WHAT IS REQUIRED –
Your answer should be the lines from the one with "cup: none [264,263,304,311]" to the end of the data below, both included, exact and free of pictures.

RECORDS FOR THIS EXERCISE –
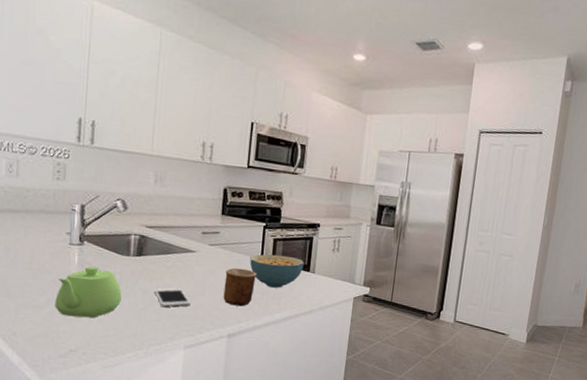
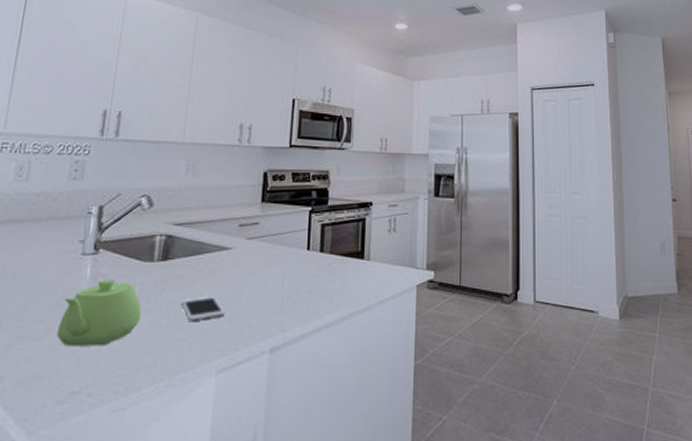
cup: present [223,267,257,307] -> none [264,263,304,311]
cereal bowl: present [250,254,304,288] -> none [294,242,357,283]

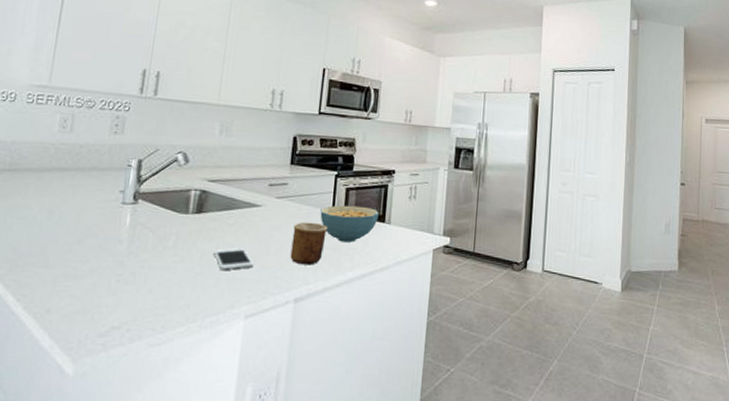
teapot: present [57,280,141,347] -> none [99,228,177,288]
cup: none [264,263,304,311] -> present [290,222,328,265]
cereal bowl: none [294,242,357,283] -> present [320,205,379,243]

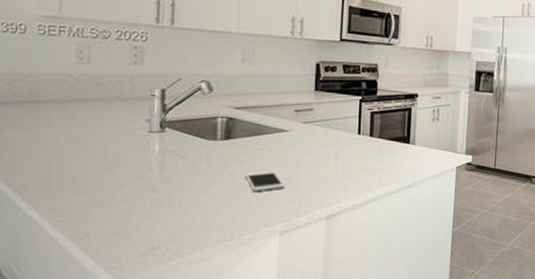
cup: present [290,222,328,265] -> none [320,145,355,185]
cereal bowl: present [320,205,379,243] -> none [346,128,404,163]

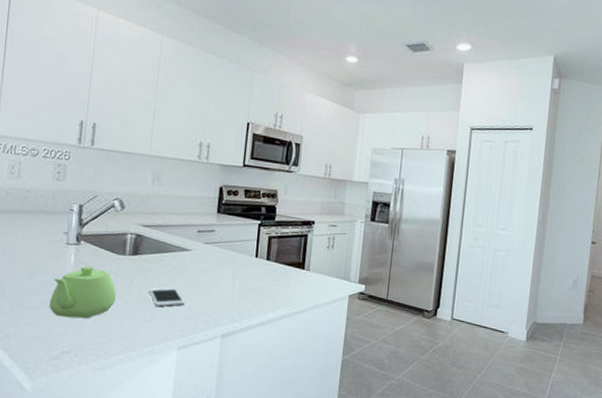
teapot: none [133,155,209,211] -> present [49,266,116,319]

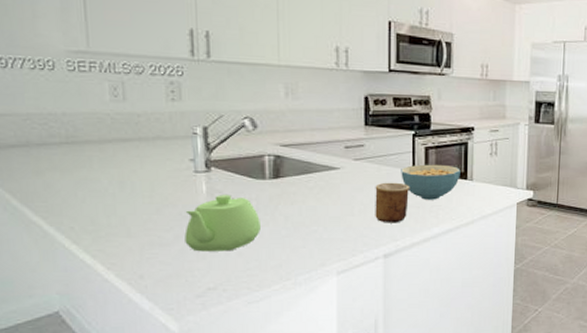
cell phone: present [149,287,186,307] -> none [298,210,341,231]
cup: none [217,266,252,306] -> present [375,182,410,223]
cereal bowl: none [244,252,299,286] -> present [401,164,461,200]

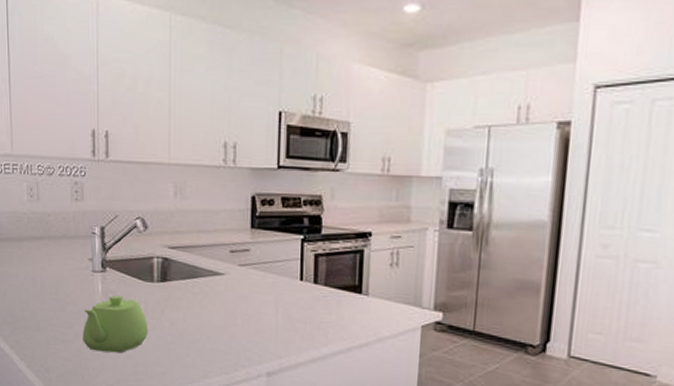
cup: present [375,182,410,223] -> none [259,291,297,339]
cereal bowl: present [401,164,461,200] -> none [287,273,354,316]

TASK RESULT –
cup: none [264,263,304,311] -> present [290,222,328,265]
cereal bowl: none [294,242,357,283] -> present [320,205,379,243]

cup: present [290,222,328,265] -> none [320,145,355,185]
cereal bowl: present [320,205,379,243] -> none [346,128,404,163]

teapot: none [133,155,209,211] -> present [49,266,116,319]

cell phone: present [149,287,186,307] -> none [298,210,341,231]
cup: none [217,266,252,306] -> present [375,182,410,223]
cereal bowl: none [244,252,299,286] -> present [401,164,461,200]

cup: present [375,182,410,223] -> none [259,291,297,339]
cereal bowl: present [401,164,461,200] -> none [287,273,354,316]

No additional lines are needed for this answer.